Saturday, November 19, 2022

Reading Between the Lines

 Richard was discharged from the army in early 1967. He enrolled in Chapman College in Orange, CA, for the fall term and spent the summer at home with his folks, which is how I met him. I had just graduated from high school and had my first job working at a branch library near the college where I was enrolled for the fall quarter. His mother worked there, and when he came in the library to see her, she introduced us.

In 1969, Richard and a friend decided to start a weekly newspaper in Orange, so he quit school to do that.

I graduated in 1971, we got married, and I finished the 5th year teaching program in 1972.  There were a glut of new teachers looking for jobs that year, and I knew finding one was going to be difficult, So, I went to work with him at the newspaper and was involved with all aspects of publishing the newspaper, including rewriting press releases, laying out the pages, and writing headlines for the articles, in addition to back shop production and even on occasion catching and tying newspaper bundles when they came off the press.

We sold the newspaper in 1979 and moved to Oregon.

I wrote all that to get to the point that we pay attention to what we see in the newspapers that are available here because we were so actively involved with putting a newspaper together for those years. And sometimes we get an eyeful. I have seen press releases announcing an event that fail to say when the event is taking place or sometimes even where it is taking place. Things like that.

Richard was looking through one of the free weekly newspapers that we get at our post office box, and it is one of the better ones, and he suddenly starts laughing…

They’re going to stash foster children in a storage unit? Really?

Of course not. As the article explains, they’ve contracted for the storage unit to keep safe personal belongings the children have to leave behind when they enter into care.

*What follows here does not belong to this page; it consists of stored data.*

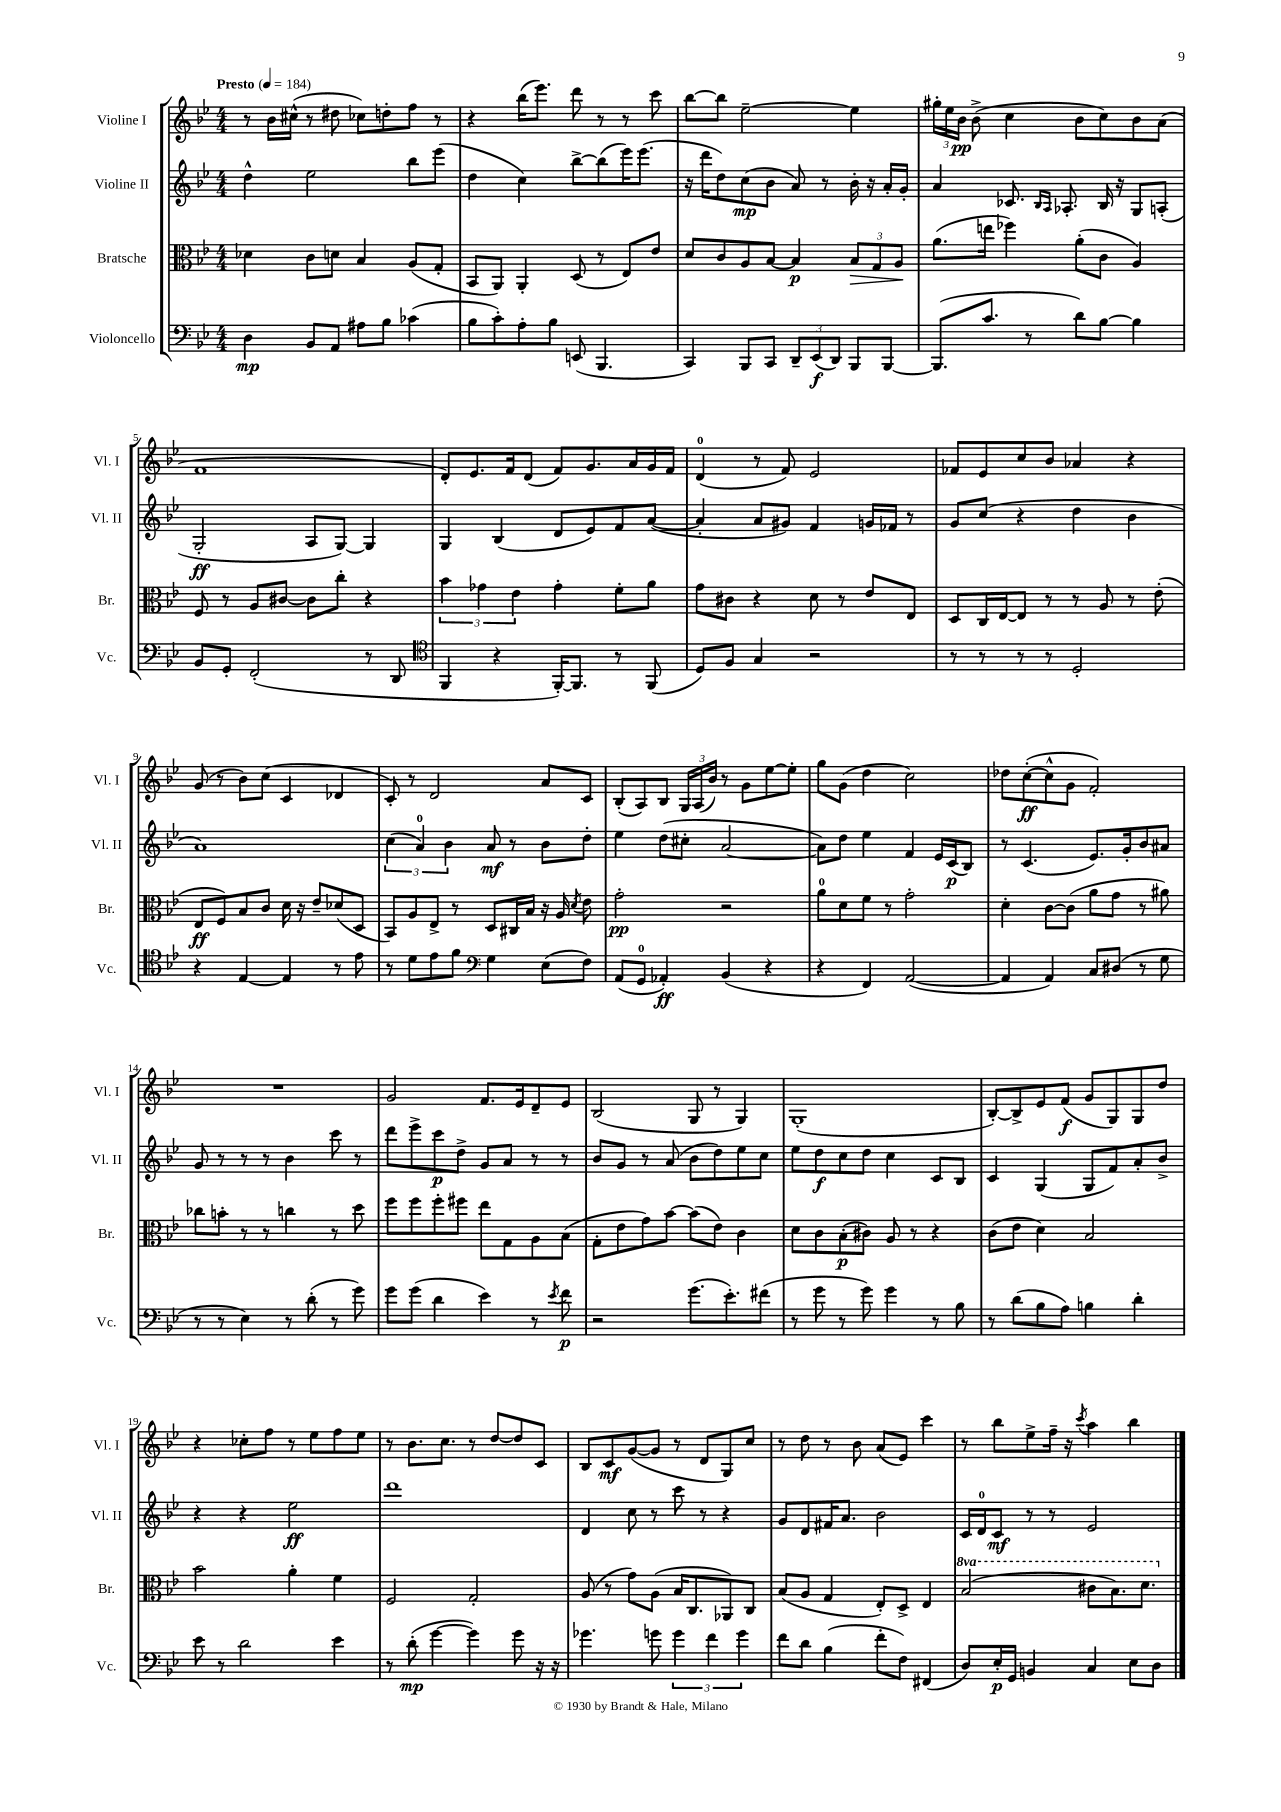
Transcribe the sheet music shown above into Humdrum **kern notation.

**kern	**kern	**kern	**kern
*staff4	*staff3	*staff2	*staff1
*clefF4	*clefC3	*clefG2	*clefG2
*k[b-e-]	*k[b-e-]	*k[b-e-]	*k[b-e-]
*M4/4	*M4/4	*M4/4	*M4/4
*MM184	*MM184	*MM184	*MM184
4D\	4d-\	4dd^^\	8r
.	.	.	16b-\LL
.	.	.	(16cc#^^\JJ
8BB-/L	8c\L	2ee-\	8r
8AA/J	8d\J	.	8dd#\
8A#\L	4B-/	.	8cc-\L)
8B-\J	.	.	8dd'\
(4c-\	(8A/L	8bb-\L	8ff\J
.	8G'/J	(8eee-\J	8r
=	=	=	=
8B-\L	8BB-/L	4dd\	4r
8c'\)	8AA/J)	.	.
8A'\	4AA'/	4cc\)	(16bb-\LK
.	.	.	8.eee-\J)
8B-\J	.	.	.
(8EE/	(8D/	[8bb-^\L	8ddd\
4.BBB-/	8r	(8bb-\]	8r
.	8E-/L)	16eee-\K)	8r
.	.	(8.eee-\J	.
.	8e-/J	.	8ccc\
=	=	=	=
4CC/)	8d/L	16r	[8bb-\L
.	.	16ddd\LK	.
.	8c/	8dd\)	8bb-\]J
8BBB-/L	8A/	(8cc\	[2ee-~\
8CC/J	[8B-/J	8b-\J	.
12DD~/L	4B-/]	8a/)	.
(12EE-/	.	.	.
.	.	8r	.
12DD/J)	.	.	.
8BBB-/L	12B-/L	16b-'\	4ee-\]
.	.	16r	.
.	12G/	.	.
[8BBB-/J	.	16a'/LL	.
.	12A/J	.	.
.	.	16g'/JJ	.
=	=	=	=
(8.BBB-/]L	(8.a\L	4a/	24gg#'\LL
.	.	.	24ee-\
.	.	.	24b-\JJ
.	.	.	(8b-^\
8.c/J	16ee\Jk	.	.
.	4ff-\)	8.c-/	4cc\
8r	.	.	.
.	.	16qqB-/LL	.
.	.	16qqA/JJ	.
.	.	8.A-'/	.
8d\L)	(8a'\L	.	8b-\L
[8B-\J	8c\J	16B-/	8cc\)
.	.	16r	.
4B-\]	4A/)	8G/L	8b-\
.	.	(8A'/J	(8a\J
=	=	=	=
8BB-/L	8F/	2G'/	1f
8GG'/J	8r	.	.
(2FF'/	8A/L	.	.
.	[8c#/J	.	.
.	8c#\]L	8A/L	.
.	8cc'\J	[8G/J)	.
8r	4r	4G/]	.
8DD/	.	.	.
=	=	=	=
*clefC4	*	*	*
4FF/	6b-\	4G/	8d'/L)
.	.	.	8.e-/
.	6g-\	.	.
4r	.	(4B-/	.
.	.	.	16f/k
.	6e-\	.	.
.	.	.	(8d/J
[16FF'/LK)	4g-'\	8d/L	8f/L)
8.FF/]J	.	.	.
.	.	8e-/)	8.g/
8r	8f'\L	8f/	.
.	.	.	16a/L
(8FF/	8a\J	([8a/J	16g/
.	.	.	16f/JJ
=	=	=	=
8D/L)	8g\L	4a'/]	(4d/
8F/J	8c#\J	.	.
4G/	4r	8a/L	8r
.	.	8g#/J)	8f/)
2r	8d\	4f/	2e-/
.	8r	.	.
.	8e-/L	16g/LL	.
.	.	16f-/JJ	.
.	8E-/J	8r	.
=	=	=	=
8r	8D/L	8g/L	8f-/L
8r	16C/L	(8cc/J	8e-/
.	[16E-/J	.	.
8r	8E-/]J	4r	8cc/
8r	8r	.	8b-/J
2D'/	8r	4dd\	4a-/
.	8A/	.	.
.	8r	4b-\	4r
.	(8e-'\	.	.
=	=	=	=
4r	8E-/L	1a)	(8g/
.	8F/)	.	8r
[4E-/	8B-/	.	8b-\L)
.	8c/J	.	(8cc\J
4E-/]	16d\	.	4c/
.	16r	.	.
.	8e-~/L	.	.
8r	(8d-/	.	4d-/
8e-\	8D/J	.	.
=	=	=	=
8r	8BB-/L)	(6cc\	8c'/)
8d\L	8A/	.	8r
.	.	6a/)	.
8e-\	8E-^/J	.	2d/
.	.	6b-\	.
8f\J	8r	.	.
*clefF4	*	*	*
4G\	8D/L	8a/	.
.	16C#/L	8r	.
.	16B-/JJ	.	.
(8E-\L	16r	8b-\L	8a/L
.	16A/	.	.
.	8qd/	.	.
8F\J)	8e-\	8dd'\J	8c/J
=	=	=	=
(8AA/L	2g'\	4ee-\	(8B-'/L
8GG/J	.	.	8A/)
4AA-'/)	.	(8dd\L	8B-/J
.	.	8cc#'\J	24G/LL
.	.	.	(24A/
.	.	.	24b-/JJ)
(4BB-/	2r	[2a/	8r
.	.	.	8g\L
4r	.	.	[8ee-\
.	.	.	8ee-'\]J
=	=	=	=
4r	8a\L	8a\]L)	8gg\L
.	8d\	8dd\J	(8g\J
4FF/)	8f\J	4ee-\	4dd\
.	8r	.	.
([2AA/	2g'\	4f/	2cc\)
.	.	16e-/LL	.
.	.	(16c/J	.
.	.	8B-/J)	.
=	=	=	=
4AA/]	4d'\	8r	8dd-\L
.	.	(4.c/	([8cc'\
4AA/)	[8c\L	.	8cc^^\]
.	(8c\]J	.	8g\J
8C/L	8a\L	8.e-/L)	2f'/)
(8D#/J	8g\J	.	.
.	.	16g'/k	.
8r	8r	8b-/	.
8G\	8a#\)	8a#/J	.
=	=	=	=
8r	8cc-\L	8g/	1r
8r	8b'\J	8r	.
4E-\)	8r	8r	.
.	8r	8r	.
8r	4cc\	4b-\	.
(8d'\	.	.	.
8r	8r	8ccc\	.
8g\)	8dd\	8r	.
=	=	=	=
8g\L	8ff\L	8ddd\L	2g/
(8g\J	8ff\	8eee-^\	.
4d\	8ff'\	8ccc\	.
.	8ff#\J	8dd^\J	.
4e-\)	8ee-\L	8g/L	8.f/L
.	8G\	8a/J	.
.	.	.	16e-/k
8r	8A\	8r	8d~/
8qe-/	.	.	.
8f\	(8B-\J	8r	8e-/J
=	=	=	=
2r	8G'\L	8b-/L	(2B-/
.	8e-\	8g/J	.
.	8g\)	8r	.
.	[8b-\J	(8a/	.
(8.g\L	(8b-\]L	8b-\L	8G/
.	8e-\J)	8dd\)	8r
8.e-'\)	.	.	.
.	4c\	8ee-\	4G/)
(8f#\J	.	8cc\J	.
=	=	=	=
8r	8d\L	8ee-\L	(1G'
8g\	8c\	8dd\	.
8r	(8B-'\	8cc\	.
8g\)	8c#\J)	8dd\J	.
4g\	8A/	4cc\	.
.	8r	.	.
8r	4r	8c/L	.
8B-\	.	8B-/J	.
=	=	=	=
8r	(8c\L	4c/	[8B-'/L)
(8d\L	8e-\J	.	8B-^/]
8B-\	4d\)	(4G/	8e-/
8A\J)	.	.	(8f/J
4B\	2B-/	8G/L	8g/L
.	.	8f/)	8G/)
4d'\	.	8a'/	8G/
.	.	8b-^/J	8dd/J
=	=	=	=
8e-\	2b-\	4r	4r
8r	.	.	.
2d\	.	4r	8cc-'\L
.	.	.	8ff\J
.	4a'\	2ee-\	8r
.	.	.	8ee-\L
4e-\	4f\	.	8ff\
.	.	.	8ee-\J
=	=	=	=
8r	2F/	1ddd	8r
(8d'\	.	.	8.b-\L
[4g\	.	.	.
.	.	.	8.cc\J
4g\])	2G'/	.	8r
.	.	.	[8dd/L
8g\	.	.	8dd/]
16r	.	.	8c/J
16r	.	.	.
=	=	=	=
4.g-\	(8A/	4d/	8B-/L
.	8r	.	8c/
.	8g\L)	8cc\	([8g/
8g\	(8A\J	8r	8g/]J
6g\	16B-/LK	8ccc\	8r
.	8.C/	.	.
.	.	8r	8d/L
6f\	.	.	.
.	8AA-/)	4r	8G/)
6g\	.	.	.
.	8C/J	.	8cc/J
=	=	=	=
8f\L	(8B-/L	8g/L	8r
8d\J	8A/J	8d/	8dd\
(4B-\	4G/	16f#/K	8r
.	.	8.a/J	.
.	.	.	8b-\
8f'\L	8E-'/L)	2b-\	(8a/L
8F\J)	8D^/J	.	8e-/J)
(4FF#/	4E-/	.	4ccc\
=	=	=	=
8D/L)	(2b-/	16c/LL	8r
.	.	16d/J	.
16E-'/L	.	8c/J	8bb-\L
16GG/JJ	.	.	.
4BB/	.	8r	8ee-^\
.	.	8r	16ff~\Jk
.	.	.	16r
.	.	.	8qccc/
4C/	8cc#\L	2e-/	4aa\
.	8.b-\)	.	.
8E-\L	.	.	4bb-\
.	8.dd\J	.	.
8D\J	.	.	.
==	==	==	==
*-	*-	*-	*-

I have great respect for families that take in foster kids. My niece and her husband began caring for a baby when he was a week old. He came to them straight from the hospital, and he has been with them now for 21 months. The plan for him has always been to reunify with his parents, but there have been twists and turns along the way, and he is still with them.

 

“We truly don’t know what will happen next,” my niece writes. “His next court date is on 11/21… . We truly just cherish each day, because each day is a gift.”

 I just finished reading a novel...

about two girls in foster care who had a few good homes and then a horrific home and have to come to grips as adults with what happened to them.

The little boy might not consciously remember his time with my niece and her husband, but what they have poured into that little boy will have a long-lasting effect on him as he grows.

Saturday, November 05, 2022

The Autumn Leaves

Our house is surrounded by trees of varying sizes that drop their leaves in the fall, ranging from smaller dogwoods... 

to a huge cottonwood in the front yard. That tree doesn’t figure too much in the fall leaf drop, however, because it is very drought sensitive, and by the end of July, about half of its leaves are already on the ground.


 There is a large maple tree behind the house and 2 maple trees in the front yard, 


along with a sweet gum

and a redbud. There are also quite a few oak trees farther away from the house, but they tend to hang on to their leaves through most of the winter.

I basically stopped raking the leaves in the front yard several years ago, except where they form a thick carpet on the path we walk around the house on to get to the basement. Wet leaves can be very slippery and dangerous to walk on for older folk who are already somewhat unsteady on their feet.

Every month, the Missouri Department of Conservation sends us a magazine covering a variety of topics – hunting, wildlife, efforts to restore habitats, etc.

In the most recent issue, I was pleased to read that they conclude that the fallen leaves add valuable nutrients to the soil as they break down and suggest not raking leaves unless they are very thick, which could smother the grass. 

We don’t have a proper “lawn”—one of those lovely velvet green manicured show pieces—ours is a mixture of grass and weeds (plantain, dandelion, etc) and

violets and grape hyacinth, early in the spring. 

I haven’t noticed that the leaves have had any negative effect, so I am quite happy to follow the Department of Conservation advice.